**Teks Bacaan**
╭──

Seorang warga mendayung perahu jukung di sela-sela rumah yang tergenang banjir di Desa Cililitan, Kecamatan Patia, Kabupaten Pandeglang, Banten, Selasa (28/9). Ribuan rumah terendam dan satu warga tewas terseret arus akibat banjir yang melanda delapan kecamatan di Pandeglang sejak Senin malam.
Pandeglang, Kompas - Banjir akibat hujan deras terus-menerus melanda delapan kecamatan di Kabupaten Pandeglang, Provinsi Banten. Ribuan rumah terendam dan satu warga tewas terseret arus. Banjir juga memutus beberapa jalan penghubung antardesa dan kecamatan di Pandeglang.
Berdasarkan penuturan Koordinator Taruna Siaga Bencana Kabupaten Pandeglang Tubagus Ade Mulyana, Selasa (28/9), banjir yang melanda sejak Senin malam itu terjadi akibat luapan Sungai Cilemer dan derasnya aliran air yang turun dari arah Gunung Pulosari dan Aseupan.
Akibatnya, delapan kecamatan di Pandeglang, yakni Cisata, Pagelaran, Sukaresmi, Labuan, Patia, Cikeudal, Menes, dan Jiput, terendam banjir. Berdasar laporan sementara, di lima kecamatan pertama yang disebut berurutan tersebut ada 3.018 rumah terendam banjir dengan ketinggian bervariasi, maksimal 1,5 meter.
Jumlah rumah yang terendam dipastikan melebihi angka itu karena di tiga kecamatan lainnya masih dilakukan pendataan. Dari delapan kecamatan tersebut, baru Kecamatan Patia yang sudah menyampaikan laporan luas area sawah yang terendam akibat banjir, yakni 307 hektar.
Ikhsan (20), warga Kampung Katapang, Desa Ciherang Jaya, Kecamatan Cisata, Pandeglang, dilaporkan tewas terseret derasnya arus saat berjalan di dekat jembatan. Jenazahnya ditemukan di Sungai Cikembang, sekitar 500 meter dari tempat dia terseret arus.
Berdasar pantauan, hingga Selasa banjir masih menggenangi permukiman, seperti terlihat di Kecamatan Pagelaran dan Patia. Warga yang rumahnya tergenang dengan kedalaman hingga sedada orang dewasa mengungsi ke rumah tetangganya yang tidak parah terendam.
Putus
Banjir yang menggenang hingga Selasa kemarin juga memutus beberapa ruas jalan penghubung, seperti antara Kecamatan Pagelaran dan Patia. Akibatnya, warga yang hendak bepergian melintas ruas tersebut terpaksa mengeluarkan uang untuk ongkos naik jukung, rata-rata sekitar Rp 10.000 sekali jalan.
Kerugian pun dialami petani yang sawahnya tergenang banjir. Kaman, warga Desa Cililitan, Kecamatan Patia, mengaku rugi hingga Rp 400.000—yakni biaya pembelian pupuk dan benih—karena sawah yang baru dia tebari benih ikut terendam.

╰──

**Data Tersedia**
╭──

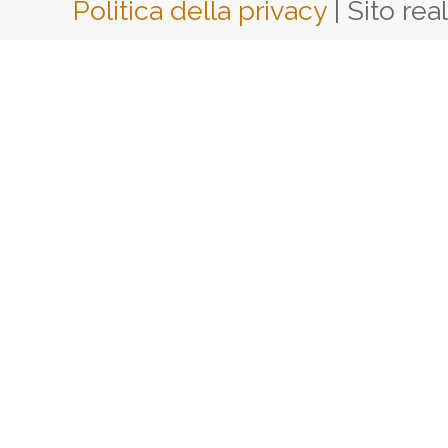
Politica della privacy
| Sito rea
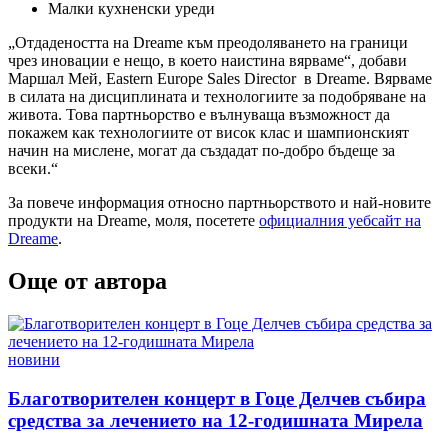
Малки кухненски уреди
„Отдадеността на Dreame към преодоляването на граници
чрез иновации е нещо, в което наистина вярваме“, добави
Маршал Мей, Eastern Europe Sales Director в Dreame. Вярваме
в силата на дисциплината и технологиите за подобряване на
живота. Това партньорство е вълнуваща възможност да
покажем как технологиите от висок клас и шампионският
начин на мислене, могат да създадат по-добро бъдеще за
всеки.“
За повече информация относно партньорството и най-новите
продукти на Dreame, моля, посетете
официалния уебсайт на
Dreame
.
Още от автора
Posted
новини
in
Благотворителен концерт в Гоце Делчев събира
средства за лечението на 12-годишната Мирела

╰──

**Kegiatan**
**1.** Bisakah Anda mengutip apa adanya semua baris pada blok data di atas, tanpa menyertakan gambarnya?
**2.** Lanjutkan berita banjir Pandeglang di atas, dimulai sesudah kalimat terakhirnya.

**Jawaban Soal**
**1.**
Politica della privacy
| Sito rea
Малки кухненски уреди
„Отдадеността на Dreame към преодоляването на граници
чрез иновации е нещо, в което наистина вярваме“, добави
Маршал Мей, Eastern Europe Sales Director в Dreame. Вярваме
в силата на дисциплината и технологиите за подобряване на
живота. Това партньорство е вълнуваща възможност да
покажем как технологиите от висок клас и шампионският
начин на мислене, могат да създадат по-добро бъдеще за
всеки.“
За повече информация относно партньорството и най-новите
продукти на Dreame, моля, посетете
официалния уебсайт на
Dreame
.
Още от автора
Posted
новини
in
Благотворителен концерт в Гоце Делчев събира
средства за лечението на 12-годишната Мирела

**2.**
”Anak saya pun tidak bisa sekolah karena gedungnya ikut terendam banjir,” kata Kaman, yang selain bertani juga berprofesi sebagai pencari pasir. Penghasilannya sebagai pencari pasir dengan jukung sekitar Rp 20.000 per hari.
Pada kondisi banjir seperti kali ini, jukung yang sehari-hari dia manfaatkan untuk mengangkut pasir itu dia gunakan untuk mencari penumpang yang hendak menyeberang melintasi ruas yang tergenang banjir.
Menurut Kaman, hujan deras mengguyur pada Senin sekitar pukul 17.00. ”Air mulai naik pada jam tujuh malam, terus naik sampai setinggi dada orang dewasa. Sampai siang ini belum terlihat tanda-tanda surut. Biasanya kalau surut, terlihat batas air di batang kelapa,” katanya.
Camat Pagelaran M Rachmat Huzaini mengatakan, pada saat air mulai naik ke permukiman, sebagian warga Desa Margagiri panik karena mengira terjadi tsunami. Margagiri merupakan desa di wilayah Pagelaran yang lokasinya dekat dengan laut. Warga pun lari mengungsi ke kawasan PLTU Labuan.
Sementara itu, banjir juga merendam ratusan rumah di lima RT, Kavling Setia Budi, Kelurahan Cipadu, Kecamatan Larangan, Kota Tangerang, Senin malam hingga tengah malam. Derasnya arus air yang mencapai ketinggian hampir 1 meter tersebut menyebabkan dinding tiga rumah warga jebol dan roboh. Ketiga rumah itu milik Fatimah, warga RT 05 RW 05, serta Maimunah dan Nasirin di RT 01 RW 05.
Selain tiga rumah itu, banjir juga menggenangi ratusan rumah warga di lima RT mulai pukul 18.00. Hingga Selasa sore, air dan lumpur yang menggenangi ratusan rumah warga yang tinggal tidak jauh dari sebuah kompleks perumahan sudah surut.
Terkikis
Tiga rumah terkikis Sungai Sugutamu, Kelurahan Bhakti Jaya, Kecamatan Sukmajaya, Depok, Jawa Barat. Rumah yang dihuni keluarga Lubis, Latif, serta Doras Hutapea itu mengalami kerusakan di bagian muka dan belakang. Kerusakan ini terjadi lantaran posisi rumah persis di bibir sungai.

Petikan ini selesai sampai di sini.